> [Task brief]: Whenever a line contains the string "Resetn", copy it out of the entries.

Hardware project source files:

⁂

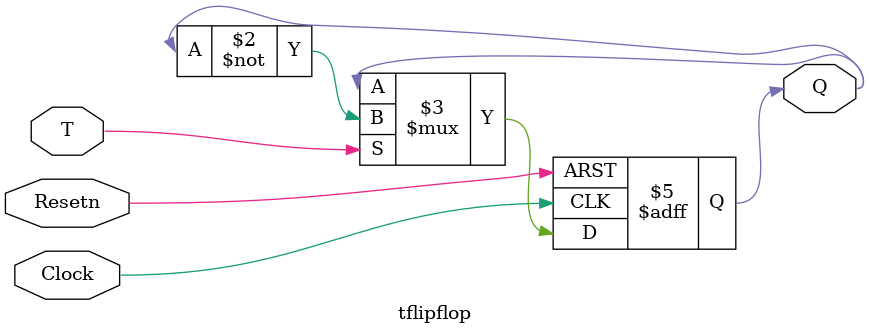
<source format=v>
module tflipflop(T, Clock, Resetn, Q);
input T, Clock, Resetn;
output reg Q;
always @(negedge Clock or posedge Resetn)
begin
    if (Resetn) Q <= 1'b0;
    else if (T) Q <= ~Q;
end
endmodule
</source>
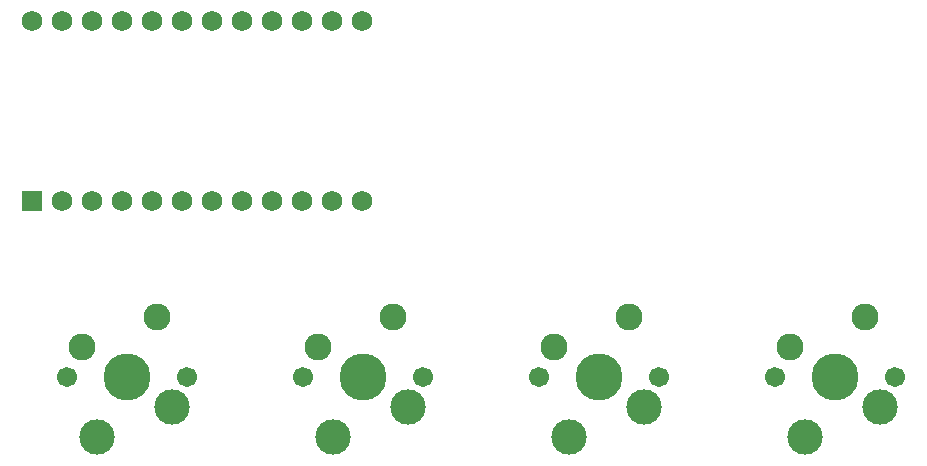
<source format=gbr>
%TF.GenerationSoftware,KiCad,Pcbnew,7.0.6*%
%TF.CreationDate,2023-08-10T21:51:54+02:00*%
%TF.ProjectId,pcb,7063622e-6b69-4636-9164-5f7063625858,rev?*%
%TF.SameCoordinates,Original*%
%TF.FileFunction,Soldermask,Top*%
%TF.FilePolarity,Negative*%
%FSLAX46Y46*%
G04 Gerber Fmt 4.6, Leading zero omitted, Abs format (unit mm)*
G04 Created by KiCad (PCBNEW 7.0.6) date 2023-08-10 21:51:54*
%MOMM*%
%LPD*%
G01*
G04 APERTURE LIST*
%ADD10R,1.752600X1.752600*%
%ADD11C,1.752600*%
%ADD12C,1.701800*%
%ADD13C,3.000000*%
%ADD14C,3.987800*%
%ADD15C,2.286000*%
G04 APERTURE END LIST*
D10*
%TO.C,J1*%
X25030000Y-37620000D03*
D11*
X27570000Y-37620000D03*
X30110000Y-37620000D03*
X32650000Y-37620000D03*
X35190000Y-37620000D03*
X37730000Y-37620000D03*
X40270000Y-37620000D03*
X42810000Y-37620000D03*
X45350000Y-37620000D03*
X47890000Y-37620000D03*
X50430000Y-37620000D03*
X52970000Y-37620000D03*
X52970000Y-22380000D03*
X50430000Y-22380000D03*
X47890000Y-22380000D03*
X45350000Y-22380000D03*
X42810000Y-22380000D03*
X40270000Y-22380000D03*
X37730000Y-22380000D03*
X35190000Y-22380000D03*
X32650000Y-22380000D03*
X30110000Y-22380000D03*
X27570000Y-22380000D03*
X25030000Y-22380000D03*
%TD*%
D12*
%TO.C,MX2*%
X67920000Y-52500000D03*
D13*
X70460000Y-57580000D03*
D14*
X73000000Y-52500000D03*
D13*
X76810000Y-55040000D03*
D12*
X78080000Y-52500000D03*
D15*
X75540000Y-47420000D03*
X69190000Y-49960000D03*
%TD*%
D12*
%TO.C,MX3*%
X47920000Y-52500000D03*
D13*
X50460000Y-57580000D03*
D14*
X53000000Y-52500000D03*
D13*
X56810000Y-55040000D03*
D12*
X58080000Y-52500000D03*
D15*
X55540000Y-47420000D03*
X49190000Y-49960000D03*
%TD*%
D12*
%TO.C,MX1*%
X87920000Y-52500000D03*
D13*
X90460000Y-57580000D03*
D14*
X93000000Y-52500000D03*
D13*
X96810000Y-55040000D03*
D12*
X98080000Y-52500000D03*
D15*
X95540000Y-47420000D03*
X89190000Y-49960000D03*
%TD*%
D12*
%TO.C,MX4*%
X27920000Y-52500000D03*
D13*
X30460000Y-57580000D03*
D14*
X33000000Y-52500000D03*
D13*
X36810000Y-55040000D03*
D12*
X38080000Y-52500000D03*
D15*
X35540000Y-47420000D03*
X29190000Y-49960000D03*
%TD*%
M02*

</source>
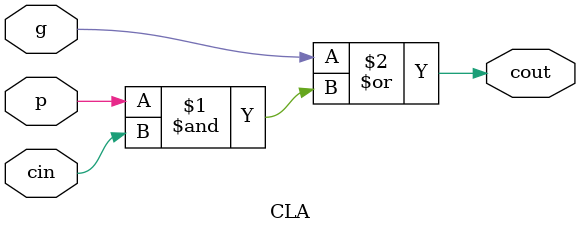
<source format=v>
`timescale 1ns / 1ps


module CLA(p, g, cin , cout);
 input g;
 input p;
 input cin;
 output cout;
 
 assign cout = g|(p & cin);
 
 
 
endmodule

</source>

⁂

> [Response to this task]:
module tflipflop(T, Clock, Resetn, Q);
input T, Clock, Resetn;
always @(negedge Clock or posedge Resetn)
    if (Resetn) Q <= 1'b0;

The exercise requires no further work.